Business leaders in Portland still see Soho House’s reputation as a positive for the city. Portland’s economy was hit hard by pandemic lockdowns and by protests after the murder of George Floyd, which attracted forceful federal crackdowns and resulted in a national narrative of violence and chaos in the city. REI, Nike and Walmart closed stores.

Mayor Ted Wheeler described the new Soho House in an email as “an investment in the future of our city.”

Andrew Hoan, the president and CEO of the Portland Metro Chamber, believes the Soho House and the Ritz-Carlton signal to other companies that Portland has rebounded from the pandemic and is in a moment of generational change. “We’re growing up to be a big city,” he said, “and big cities have big, institutional brands like this.”

But Portland wouldn’t be Portland without vigorous complaints about those brands, Hoan added.

To Paul Messersmith-Glavin, 59, an acupuncturist and board member of the Social Justice Action Center, a nonprofit that operates out of a building near Soho House, the club is a particularly galling example of the gentrification that has driven up rents and erased much of the countercultural spirit that he said makes the city special.

Messersmith-Glavin said he was unconvinced that the club would do anything for residents of Portland who aren’t wealthy. “There’s so many people on the streets, and people just barely getting by,” he said. “It’s a little ostentatious to open up a social club.”

Connor Smith, 31, an owner of Workers Tap, a bar nearby, said he was worried about a clash between Soho House and the neighborhood’s homeless population. “There’s a lot of houseless camps, and I’m concerned that they will be sweeping those out of the way,” he said.

He said he was “kind of looking forward” to seeing how displeased locals might welcome the club. “They’re going to have to have a pretty big budget for graffiti removal,” he said.

Soho House said it was conscious of those concerns. Min Shrimpton, a spokesperson for House Foundations, the club’s charitable wing, said it would offer a mentorship program that pairs 25 “young creatives from lower socioeconomic and underrepresented backgrounds” with its members. Some of those mentees would come via a local organization that offers job training and creative programming to 15- to 24-year-olds experiencing homelessness.

“We definitely don’t want to shy away from things like that,” Shrimpton said, adding, “As a private members’ club, it’s not necessarily an easy link of how we’re going to step in and help.”

Threading the Needle of ‘Elite and Weird’

When news broke that Soho House was coming to Portland, Brooke Jackson-Glidden, the editor of Eater Portland, summed up the question on everyone’s lips in an article: “My immediate thought is, “Who is this for?’”
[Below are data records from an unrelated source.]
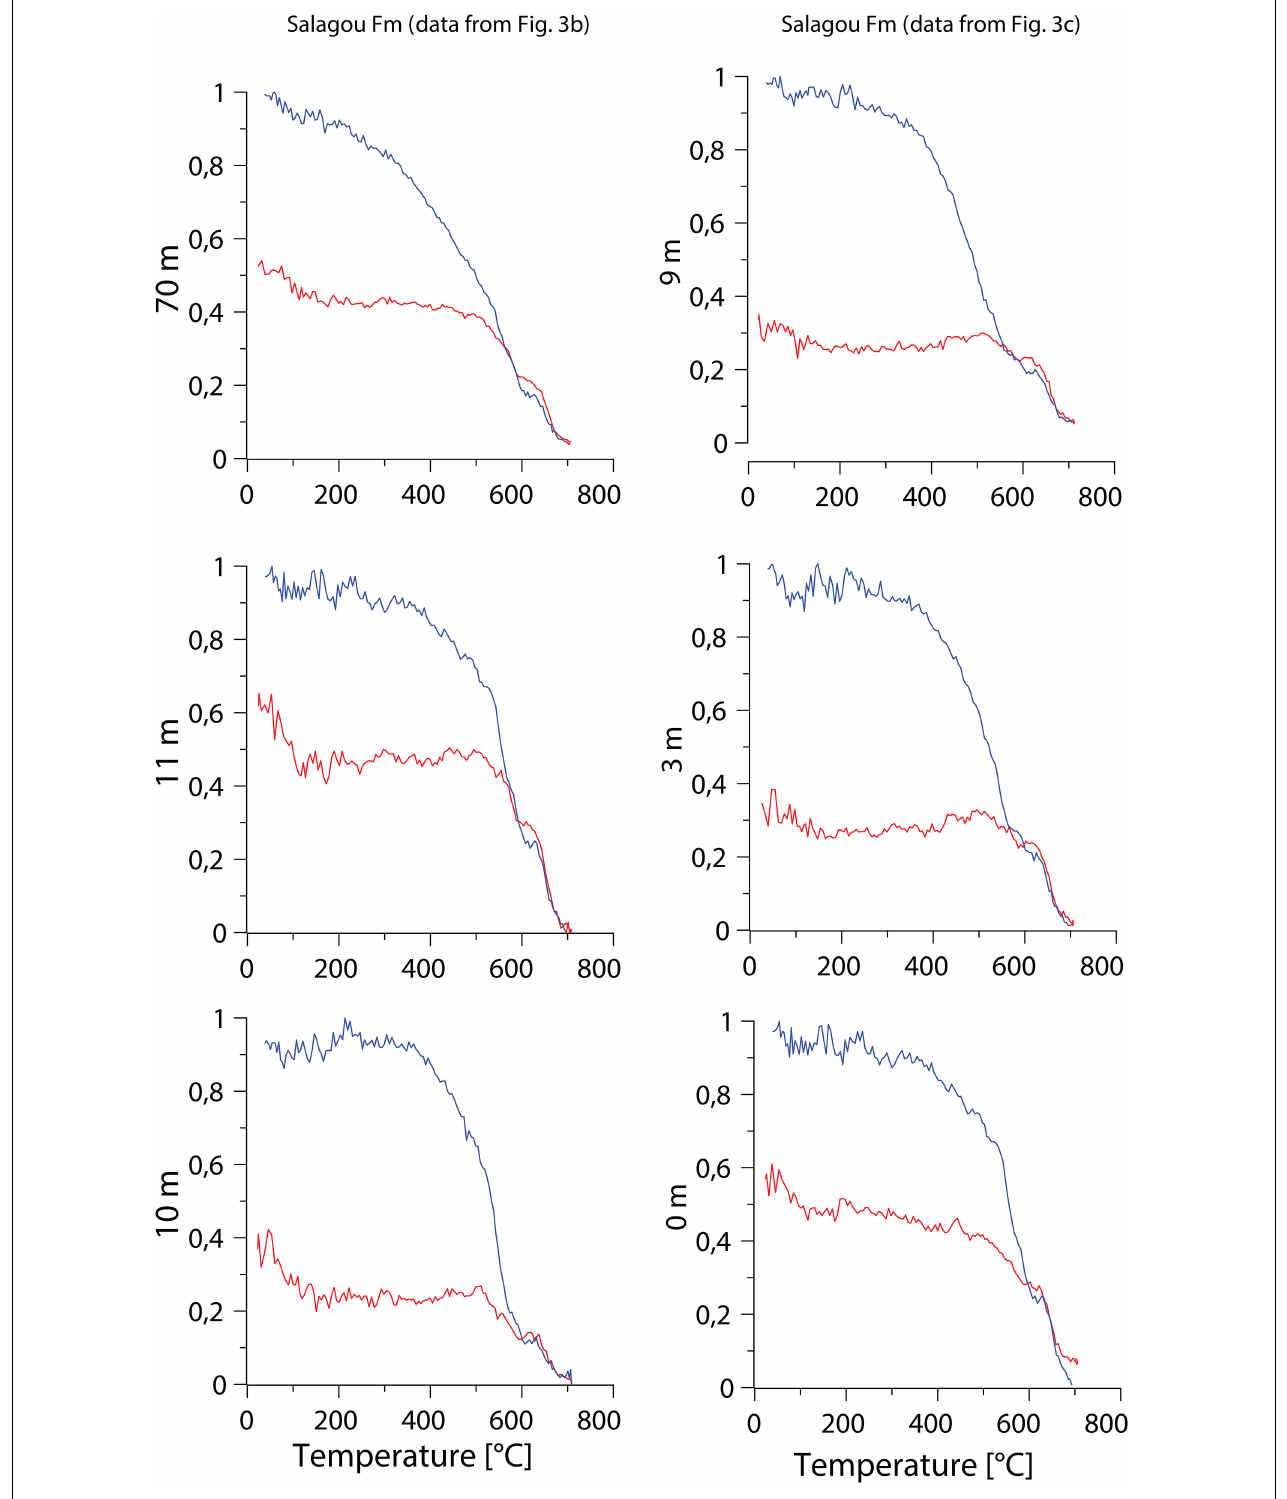
FIGURE 4 | Temperature-dependent susceptibilities of datasets for selected samples from discussed sections in Figures 3B,C . Heating (red) and cooling curves (blue) are plotted against χ lf, scaled to a maximum of 1 for comparison. Note that an χ lf decrease at the Curie temperature of magnetite (580 ◦ C) tends to be less expressed than the clear χ lf decrease at the Curie temperature of hematite (675 ◦ C).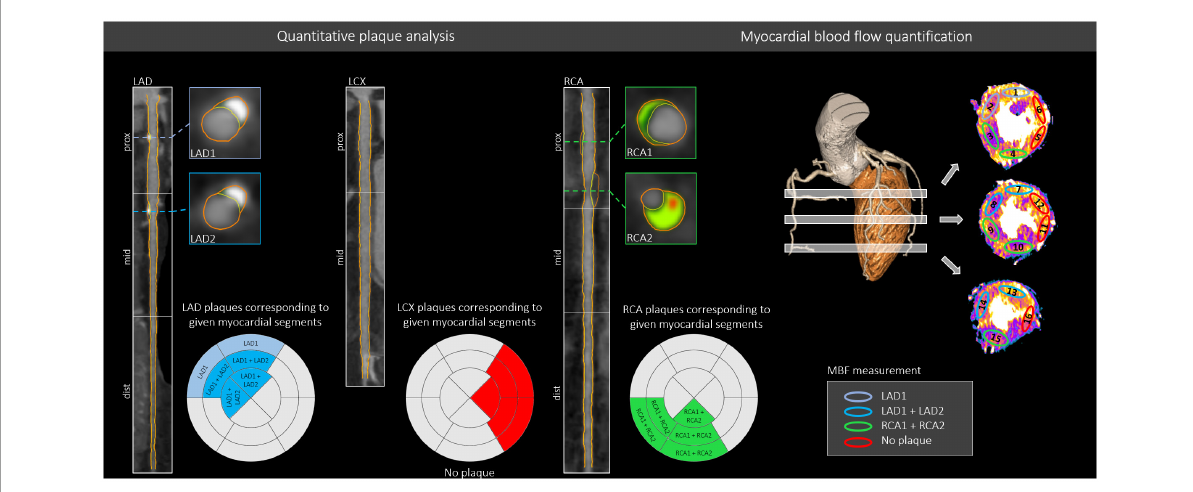
FIGURE4 Comprehensive plaque assessment and the evaluation of myocardial ischemia based on CT images. A representative case of our study depicts the images of a 62-year-old male patient who underwent coronary CTA and DPCT imaging for the evaluation of CAD and corresponding myocardial ischemia. In this case, plaques were detected and quantified in the proximal LAD (LAD1), mid-LAD (LAD2) and proximal RCA (RCA1 + RCA2) coronary segments. All coronary plaques based on their location were matched for a given myocardial territory. MBF was quantified for all 16 myocardial segments using DPCT images. By creating a myocardial vessel territory map for each coronary segment, we could derive the total plaque volume that possibly influences the blood flow quantified as MBF on DPCT to any of the 16 analyzed LV territories (see Figure 2 for segmental classification). In this case, basal anterior (1) and basal anteroseptal (2) myocardial segments were influenced by the proximal LAD (LAD1) lesion, while the mid anterior (7), mid anteroseptal (8), apical anterior (13), and apical septal (14) myocardial segments were affected by two lesions: LAD1 and LAD2 (mid LAD segment) as they are located more distally. No plaques were present in the LCX. Regarding the RCA, two plaques were detected in the proximal RCA segment (RCA1 and RCA2), therefore all myocardial segments corresponding to the RCA were influenced by two plaques (RCA1 and RCA2). Plaque volumes of the lesions aligned for a given myocardial segment were summed and accounted for in the analysis, while the highest degree of lumen area stenosis of the corresponding lesions was included in the analysis. Light blue color indicates LV segments related to proximal LAD lesion, dark blue color indicates LV territories related to both proximal and mid-LAD lesions, whereas green color shows myocardial territories corresponding to the RCA lesions. LCX demonstrated no coronary lesions. ROI-s were placed in each myocardial segment on short-axial images. CAD, Coronary artery disease; CTA, CT angiography; DPCT, Dynamic perfusion CT; LAD, Left anterior descending; LCX, Left circumflex; LV, Left ventricle; MBF, Myocardial blood flow; RCA, Right coronary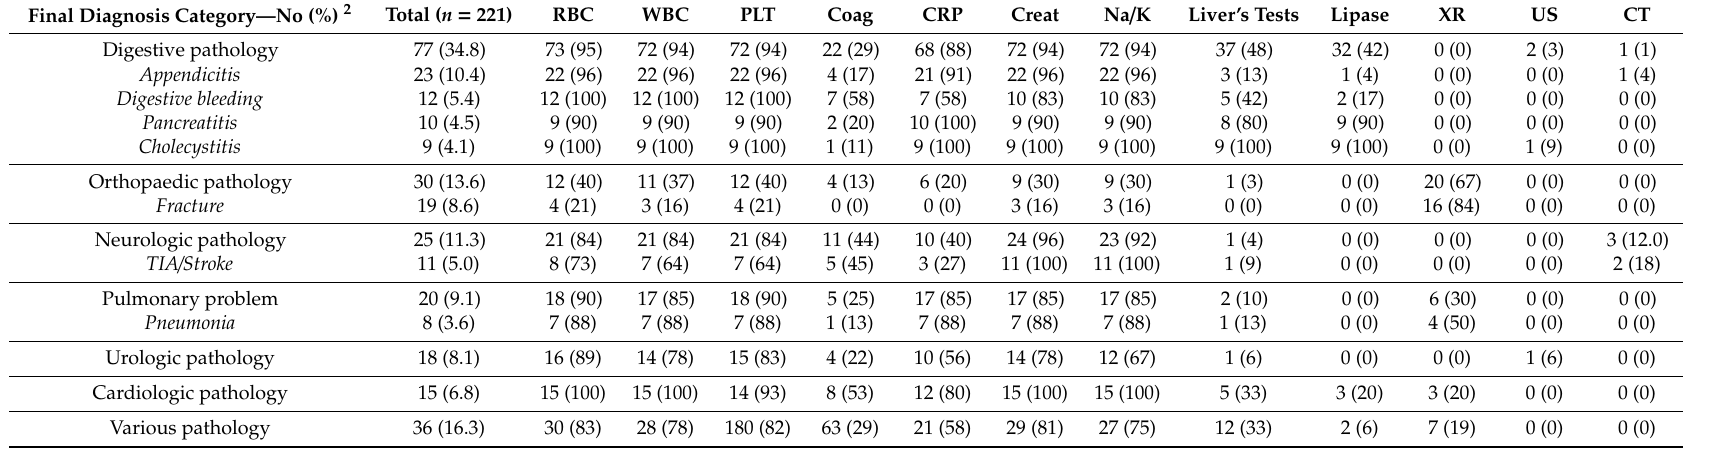
Table 3. Patients with partially or totally inappropriate redundant exams 1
Ashod Simonian, 49, the creative director of a perfume brand, moved from Los Angeles to Portland in 2006 because of its reputation as a young, progressive city with access to nature and great beer. He is relatively unfazed the fact that condos have been built on top of some of his favorite bars and music venues.

“This is what’s happened in every urban area in the history of time,” he said. “I never want to be the old guy screaming, ‘Get off my lawn.’”

Simonian joined Soho House because its price seemed reasonable compared to the combined cost of a gym and a coworking space. “Yeah, it’s super expensive, but everything is expensive now,” he added.

Rai Renee, who works for a creative agency and a nonprofit, said she wouldn’t be mourning the old Portland, which she said has traditionally excluded people of color. Renee, who is Black, hopes the club will be part of a trend toward spaces in Portland that are more welcoming. If the club ends up attracting interesting members, it could be a good place to network with the city’s “movers and shakers.”

“There’s mixed feelings when you bring in something that would be considered elitism to a city that’s considered hippy-dippy and weird — but you can be elite and weird,” Renee said.

She is still waiting to hear back if she has been accepted to the Portland Soho House. “I’m trying to be a high-level weirdo,” she said.